▸ **EXCERPT PROVIDED**
########################################

Scott Peterson's father, contacted by telephone Tuesday, refused to comment on Bird's standing with his family.
"Forget being neutral," Lee Peterson said, echoing the family's frequent criticism of media during the trial. "You're just a house organ for the cops."
A series of vignettes
In her book, Bird seemed puzzled by her mother's thinly veiled dislike for Scott Peterson's bubbly wife.
Bird churned out vignettes in proof: Jackie Peterson critiquing her daughter-in-law's thank-you cards, nastily objecting to Laci Peterson's wish to name her son Logan, and turning her nose up at her daughter-in-law's hometown — Modesto.
"I was beginning to understand why Jackie was so critical of Laci," Bird wrote. "No one was good enough for her golden boy."
Her mother, Bird wrote, also referred to Amber Frey as a "bimbo" after the Fresno woman, who was romanced by Scott Peterson before and after his wife vanished, testified for the prosecution in his doublemurder trial.
If Frey provided the bombshell that sealed Scott Peterson's fate — inside the courtroom and out — she apparently was one of many skeletons in Peterson's closet, Bird wrote.
When she confronted her brother about Frey, he angrily admitted to bedding a San Luis Obispo woman early in his marriage, plus two women in rest-rooms on a "long flight."
Scott Peterson flirted with Bird's attractive baby sitter in January 2003, she wrote. About three months later — the same day a woman's badly decomposed remains were discovered along the bay shore — Scott Peterson hit on a young woman watching the home of Bird's adoptive parents, she wrote.
The remains soon after were identified: Laci Peterson.
Bird's 214-page tale also has her brother frolicking in a gay bar with some of Bird's friends, then acting downcast when homosexuals didn't find him attractive.
Same attorney as Frey
Bird and Frey are represented by the same Los Angeles attorney, Gloria Allred. The attorney would not answer questions Tuesday in deference to Bird's publicists, who are launching a book tour.
"Blood Brother" contains a few minor inaccuracies, including:
Prosecutor Rick Distaso's name is misspelled.
Scott Peterson gave a ride to a 52-year-old neighbor whose car had a flat tire, the neighbor testified. The book says he changed the tire for "an old lady."
Scott and Laci Peterson didn't move into a Modesto home with a swimming pool — they had it installed later.

########################################

▸ **DATA SECTION**
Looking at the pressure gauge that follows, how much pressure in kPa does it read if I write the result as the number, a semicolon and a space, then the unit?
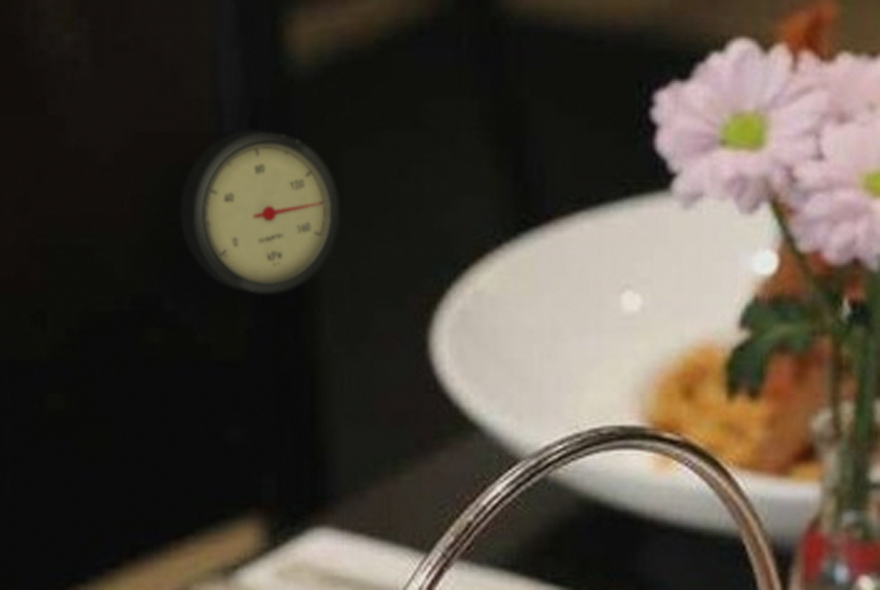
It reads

########################################

▸ **TASK INSTRUCTIONS**
(a) Answer these from the article about Bird's book, one line each:
(i) Which attorney represents both Bird and Frey?
(ii) What name did Laci Peterson wish to give her son?
(iii) How many pages long is Bird's book?
(b) Please mark each statement yes or no against the article about Bird's book, and quote the words that settle it:
(i) The book says Scott Peterson changed a tire for an older woman.
(ii) Lee Peterson commented on Bird's standing with the family.
(iii) Scott and Laci Peterson moved into a Modesto home that already had a swimming pool.

▸ **ACTIVITY ANSWERS**
(a)
(i) Gloria Allred
(ii) Logan
(iii) 214

(b)
(i) Yes: "The book says he changed the tire for "an old lady.""
(ii) No: "refused to comment on Bird's standing with his family"
(iii) No: "Scott and Laci Peterson didn't move into a Modesto home with a swimming pool — they had it installed later."